Submitted by wulan on Sat, 09/05/2009 - 02:22

The relation between liquidity and asset prices has received considerable attention recently. However, much less is known about liquidity effects in derivative markets. This paper provides a theoretical model of liquidity effects in derivative markets and estimates this model for the credit default swap market. Recent market developments suggest that the credit default swap (CDS) market is subject to shocks in liquidity. In the subprime crisis of summer 2007, not only credit spreads increased substantially, but liquidity also dropped dramatically.

Our paper makes three contributions. Our first contribution is a theoretical asset pricing model for derivatives that incorporates liquidity risk.
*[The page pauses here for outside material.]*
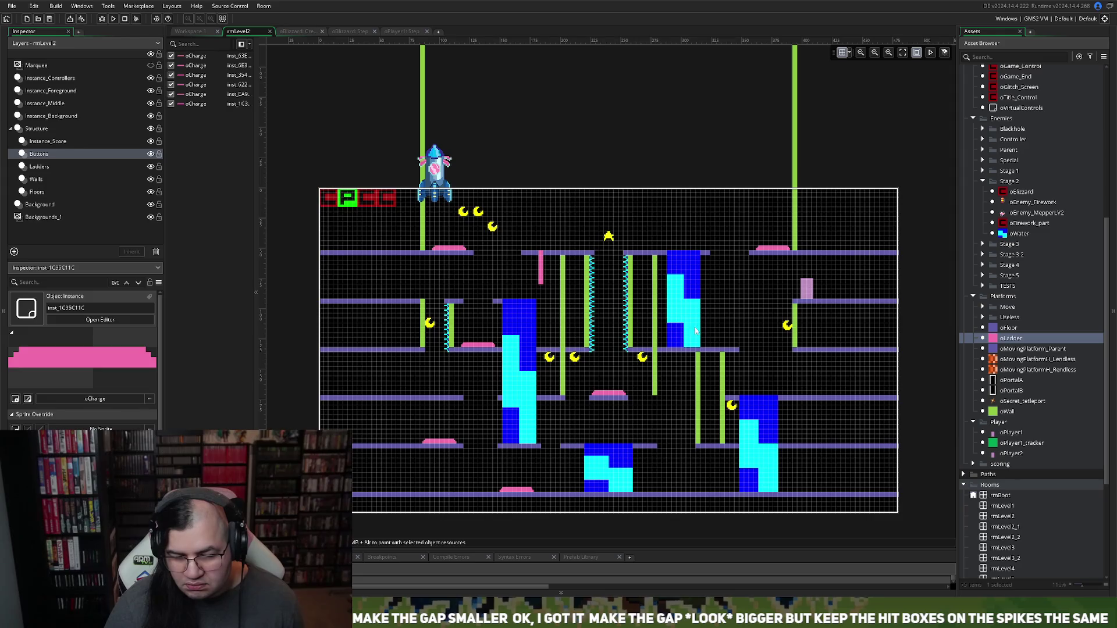
Step: On the Instance_Score layer, move a moon down to just left of the star
scroll(649, 380, down, 2)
This model extends the ‘Liquidity-CAPM’ of Acharya and Pedersen (2005), who only consider investors with long positions in assets that are in positive net supply, in which case illiquidity always leads to lower asset prices. For derivative securities, which are in zero net supply, the effect of liquidity is much more complicated and can be zero, positive or negative. We propose an equilibrium framework where heterogenous investors use derivatives to hedge a fixed (credit) risk exposure. Transaction costs for derivatives vary systematically over time. We derive that under fairly mild conditions, the expected return on the derivative asset can be decomposed into market risk premia, an expected liquidity component, and one liquidity risk premium. This result differs from the result for a positive net supply market as in Acharya and Pedersen (2005) where there are three liquidity risk premia. In particular, our model predicts that the liquidity exposure of a derivative to derivative-market liquidity is not priced. We show that sign of the liquidity effects depends on heterogeneity in investors’ risk exposures, risk aversion and wealth. Our model is related to work on hedging pressures in futures markets (De Roon, Nijman and Veld, 2000) and option markets (Garleanu, Pedersen and Poteshman, 2006).